RIVER NORTH — A development planned to be built up from within the Giordano's building at 740 N. Rush St. calls for a 45-story, glass-walled Hyatt hotel that would house a mix of 620 suite and extended-stay rooms, Albert Friedman of Friedman Properties told a packed room of area residents at a community meeting Monday.
The four-story brick building now at the corner of Rush and Superior streets would remain, Friedman said, but the pizza restaurant would move to the building's second floor, freeing the street level for three new storefronts. The 444-foot glass-walled tower would extend upward from within the brick footprint.
"Candidly," Friedman said, the existing conditions at that corner are "rather dark, rather unpleasant and not necessarily the street that I would choose to walk down."
The planned development is "not just about the hotel," he said. "We’re adding new retail all around on the ground floor … if you think about it, you go from Michigan Avenue in this direction, and you see the beautiful Sax store, but there's no entrance. Its not pedestrian friendly. Other than the Peninsula Hotel there's nothing on that street."
Adding better lighting, 24-hour security and new retail shops to the corner would "bring pedestrian traffic in a westerly direction.”
While area residents at the packed community meeting led by Ald. Brendan Reilly (42nd) were fine with more foot traffic, they were adamant that the development team promise to keep cars to a minimum in the neighborhood.
“It has become quite clear which parts of the infrastructure aren’t working right now," Reilly conceded after several attendees voiced concerns about how valet parking is handled at the nearby Peninsula Hotel. "The Peninsula driveway situation is not satisfactory.”
To prevent similar gridlock, Friedman and partners Norr and traffic consultants at TADI pointed to a planned five-foot "lay-by lane" at the north end of Superior Street where "no more than four cars" will be staged at a time, Friedman said.

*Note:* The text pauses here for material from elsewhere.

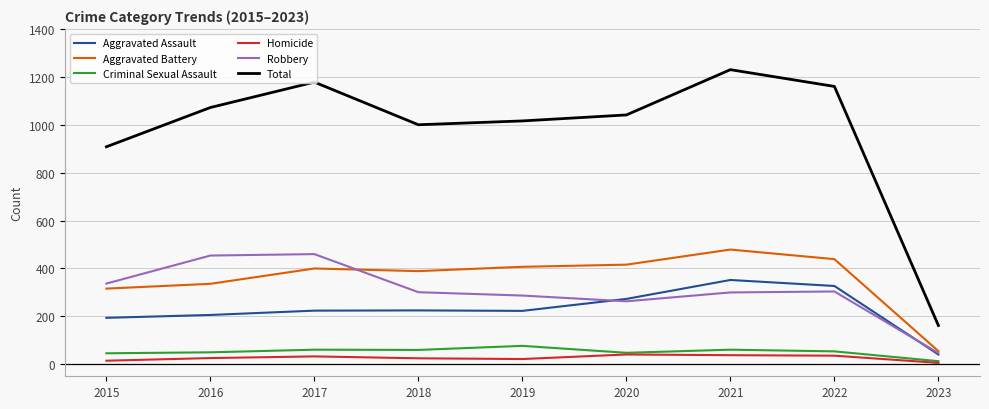

True or false: Homicide and Aggravated Battery cross at least once.

False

The lane would be used for taxis and retrieving valeted cars.
TADI traffic engineer Peter Lemmon estimated the hotel's 620 rooms could generate a need for 40-50 parking spaces nightly.
"About 30 percent of the people coming to hotels such as this are coming by car, whether that’s their own car or by cab," Lemmon said. "Approximately 80 percent are making those trips by taxi."

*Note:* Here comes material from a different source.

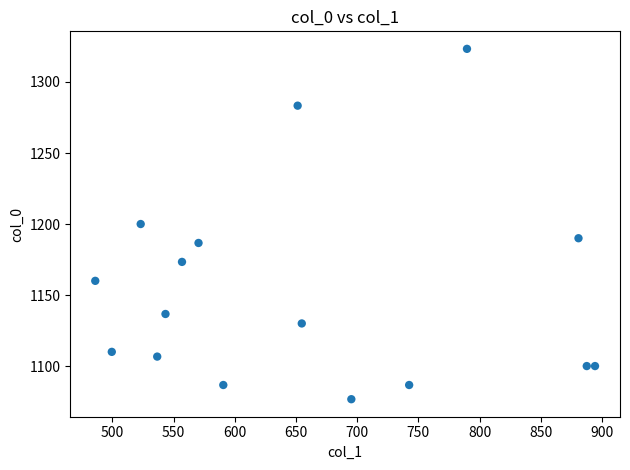

What is the range of Y values (max minus min)?

246.7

But residents balked when Jim Buczek, senior vice president of Standard Parking, which has been tapped to manage the hotel's parking situation, said "in very close proximity there’s approximately 300 spaces available where we would be able to provide excellent valet service with a quick turnaround time."
Tenants of the nearby Fordham Building said that it regularly takes them 10 to 15 minutes to get their car out of the garage on weekends, and guest parking is often unavailable.
Buczek said spaces are available during the week at 1 W. Superior St., 2 E. Superior St., the Chicagoan building, the Olympia Center, and 900 N. Michigan Ave. Additional parking spaces are available on Northwestern's campus, which Standard Parking also manages, Buczek said.
As an alternative, attendees at the meeting suggested the building should include a parking garage so that hotel guests don't poach street and garage parking from residents and their guests.
While Reilly conceded that when he first ran for election in 2007, adding parking to River North "was my stump speech," he said that in the last seven years "what we've learned is that we want to press down the number of parking spaces to the bare minimum so the sites can function, but push that parking capacity away from these densely congested areas."
“What I learned is if you build lots of parking storage, they will come," he said. "It's like the 'Field of Dreams.' You build a garage, guess what, it becomes a magnet for vehicular congestion."
Reilly stressed at the meeting that the development plan presented was "only a proposal," and said resident feedback would be key in refining the idea before it moves forward.